Boris Johnson Says Key Workers Won't Get Priority At Petrol Pumps Amid Fuel Shortages
Petrol stations across the country have seen queues amid fuel shortages (Alamy)
The government has rejected calls from Keir Starmer to give priority to key workers at petrol stations, and have said there are signs the nationwide fuel shortages are beginning to ease.
Speaking on the fourth day of the Labour Party Conference in Brighton, Starmer said a lack of action from the government on the fuel shortages had “reduced the country to chaos”.
“I spoke to the haulage sector this morning to the businesses that are absolutely in the middle of this, and they are beyond frustrated and these were their words, they said it's a Government that is denying there's a problem, then blaming somebody else, and then coming up with a half-baked plan,” he told BBC News.
“What I would do is give priority to key workers this week.”
But a Downing Street spokesperson ruled out such a move, claiming that "the fastest way to ensure key workers, and everyone else, get fuel is to reassure on supply and encourage people to fill up only when needed".
"Early signs show our mitigations and industry reassurance is working, with demand falling,” they added.
Labour’s shadow health secretary Jon Ashworth had earlier called on Sajid Javid to speak to health and care groups and allay their fears over fuel shortages.
He said he was unsure if the government needed to take the step of prioritising certain workers, but added that unions who have been calling for more help “need telling that they don’t”.
“Javid can’t leave it to [transport secretary] Grant Shapps.
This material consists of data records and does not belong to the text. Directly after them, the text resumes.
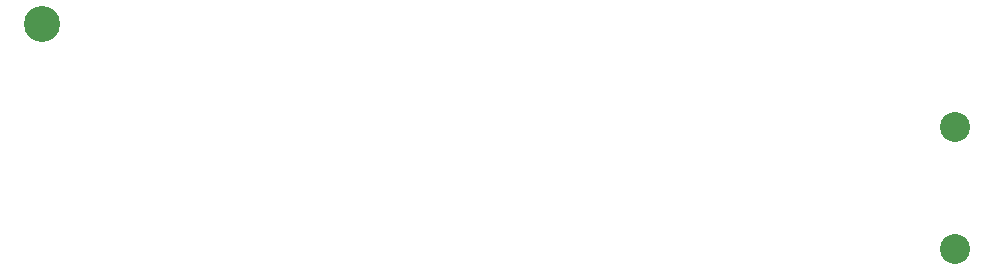
<source format=gbr>
%TF.GenerationSoftware,KiCad,Pcbnew,8.0.6*%
%TF.CreationDate,2025-02-06T23:23:27+01:00*%
%TF.ProjectId,TDK_DCDC_pcb,54444b5f-4443-4444-935f-7063622e6b69,rev?*%
%TF.SameCoordinates,Original*%
%TF.FileFunction,NonPlated,1,2,NPTH,Drill*%
%TF.FilePolarity,Positive*%
%FSLAX46Y46*%
G04 Gerber Fmt 4.6, Leading zero omitted, Abs format (unit mm)*
G04 Created by KiCad (PCBNEW 8.0.6) date 2025-02-06 23:23:27*
%MOMM*%
%LPD*%
G01*
G04 APERTURE LIST*
%TA.AperFunction,ComponentDrill*%
%ADD10C,2.540000*%
%TD*%
%TA.AperFunction,ComponentDrill*%
%ADD11C,3.048000*%
%TD*%
G04 APERTURE END LIST*
D10*
%TO.C,HV_in1*%
X183639999Y-96540000D03*
X183639999Y-106840000D03*
D11*
%TO.C,LV_out1*%
X106313550Y-87850777D03*
M02*

</source>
The BMA, the RCN — they need reassurance,” Ashworth told reporters at Labour’s party conference.
“If they need to take action then they should, but if they don’t then he needs to come out and say that, don’t be silent.”
Ministers have been under huge pressure to act after fuel shortages which started last week worsened significantly over the weekend, with mass panic buying leading to petrol stations around the country running out of fuel.
Last week the government announced it would make 5,000 visas available for foreign lorry drivers after multiple trade groups had urged ministers to make it easier for British companies to recruit from Europe.
The initial shortages, which the government and industry said were manageable and not a cause for panic, were the result of an ongoing shortage of lorry drivers in the UK, exacerbated by Brexit and the coronavirus pandemic.
There were signs on Tuesday that demand was returning to normal, however, according to the Petrol Retailers Association (PRA).
“There are early signs that the crisis at pumps is ending, with more of our members reporting that they are now taking further deliveries of fuel,” said Gordon Balmer, PRA executive director.
“Fuel stocks remain normal at refineries and terminals, although deliveries have been reduced due to the shortage of HGV drivers.
“We have conducted a survey of our members this morning and only 37% of forecourts have reported being out of fuel today. With regular restocks taking place, this percentage is likely to improve further over the next 24 hours”.
Earlier on Tuesday, Greg Hands, minister for business, energy and clean growth, told the BBC that the “situation is getting better”.
He said the decision late on Monday night to put the army on standby was a “reasonable precaution”.